GPU vertex dispatch for MultiDrawIndirect and/or Instanced draw calls

Dark_Photon · August 17, 2019, 3:45am

For others that hit this MDI “small draws” inefficiency and find themselves researching, I thought I’d add some other references to it that I’ve found, along with some past solutions.

It’s been out there for quite a few years, and I just hadn’t tuned into it before.

2017-11:

Multidraw/ExecuteIndirect have their upsides and downsides. Most GPUs can pack together multiple instances (DrawInstanced) in a single vertex shader wave/warp, but can’t pack together multiple draws. Multidraw thus isn’t any more efficient to the GPU as submitting multiple real draws (with identical state), but the limitation is that you can’t change state between these draws. Nvidia introduced a new multidraw extension recently for Vulkan that allows changing state and bindings between draw calls: https://developer.nvidia.com/device-generated-commands-vulkan.

Of course there are many way to implement multidraw-style rendering without actually using multidraw. This is one of them: LINK

Our Siggraph presentation presented one other way (strip clustering). If you need to select between these two, select the one described in the B3D thread. Strip clustering isn’t very good (especially on older AMD GPUs).

If you have multidraw, I would use a hybrid tech with compute shader written 16 bit indices (saves 50% of index read & write bandwidth). Pack a small amount of clusters to each draw to avoid overloading CP + avoid partial wave problems.

2016-03:

https://frostbite-wp-prd.s3.amazonaws.com/wp-content/uploads/2016/03/29204330/GDC_2016_Compute.pdf

2016-02:

Disclaimer: I am mainly talking about how (old and new) AMD GPUs work. Nvidia and Intel GPUs work similarly. …

GPUs do not pack multiple draw calls to the same wave. The same is true for MultiDraw (or ExecuteIndirect). These are also counted as multiple draws. If the draws are small, there will be partially empty waves.

Instanced draw (DrawInstanced) will count as a single draw. The GPU will pack vertex shader invocations of multiple instances to the same wave (and the same is true for pixel shaders and other shader stages). …

I remember a OpenGL 4.3 AZDO (multidraw) benchmark comparing multiple AMD, Nvidia and Intel GPUs … IIRC, AMD performance started to plummet when draws were less than 300 triangles each. Nvidia’s performance plummeted in draws less than 100 triangles. … ( The minimum number of triangles per draw call )

Also it’s worth noting that Nvidia’s vertex shader wave size is 32, while AMD is twice as big (64 vertices). GPUs do not pack vertices from separate draw calls (including multidraw) to the same wave. This means that draw call vertex shader cost is always rounded up to the next 32/64. Small draws thus always waste cycles.

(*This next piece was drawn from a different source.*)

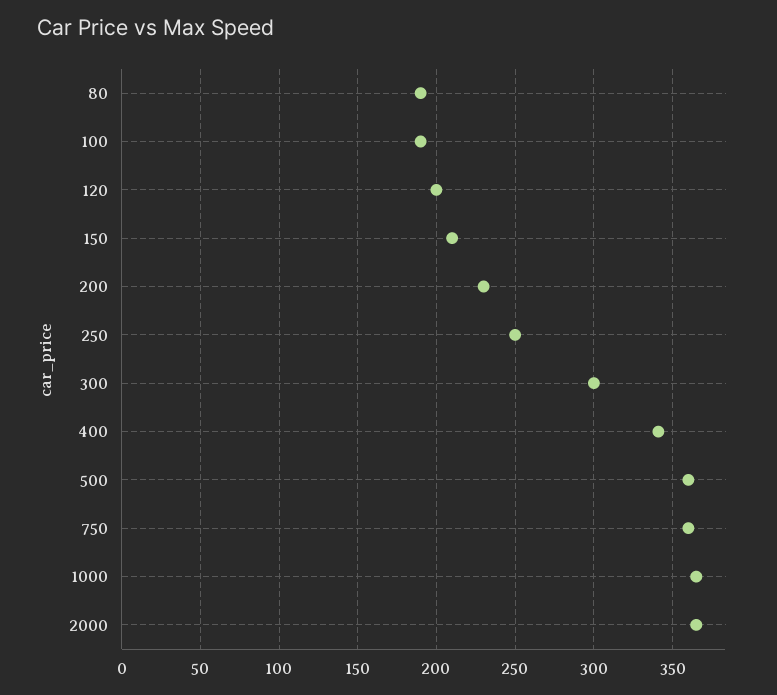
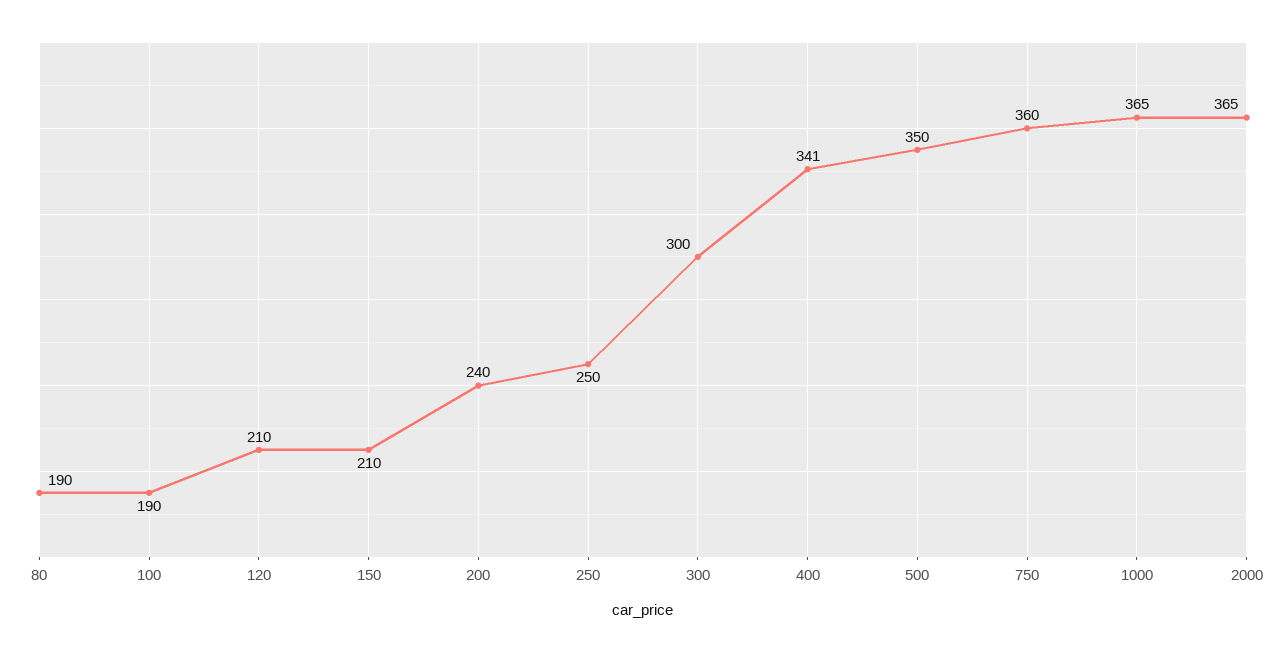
120: 200 -> 210
200: 230 -> 240
500: 360 -> 350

However my idea (above) [see below] packs all draws (of a single multidraw) to a single huge standard indexed draw. This way multiple small objects will be packed to the same wave, and there is no empty vertex shader lanes. And no command processor bottleneck either.

2015-08:

Advances in Real-Time Rendering- SIGGRAPH 2015
http://advances.realtimerendering.com/s2015/aaltonenhaar_siggraph2015_combined_final_footer_220dpi.pdf
2015-08 - Mesh Cluster Rendering (GPU-Driven Rendering Pipelines)

Geometry clustering history and MDI

In my presenter notes there was a quick reference to Avalanche Studios merge-instancing technique (page 19->):

http://www.humus.name/Articles/Persson_GraphicsGemsForGames.pptx.

Merge-instancing was a big inspiration for us 3 years ago. Our fixed size (64 vertex strip) clustering is similar to it. However merge-instancing emulates the index buffering inside the vertex shader. This unfortunately means that merge-instancing needs to always execute 3 vertex shader invocation per triangle. Our strip based method needs to only execute one vertex shader invocation per triangle in the best case (64 vertex cluster is a perfect strip). However in reality, you need to insert degenerate triangles, causing some extra vertex shader work. In moderately high poly meshes we can achieve around 1.5 transformed vertices per triangle. This is 2x better than merge-instancing, but still lower than the best cache optimized index buffered methods.

Multi-draw-indirect (and ExecuteIndirect in DX12) solve this issue, as each draw instance can have it’s own index start offset (meaning that each instance can have unique topology). However MDI stresses the GPU command processor much more than the vertex shader based custom technique. Also GPUs cannot pack multiple actual draws to a single vertex shader wave/warp. We have measured that MDI starts to lose efficiency (on current GPUs) when the cluster size becomes smaller than 256.

Conclusion: MDI gets you higher performance for high polygon objects, while the custom vertex shader clustering is better(on current GPUs) for small low poly objects (such as background).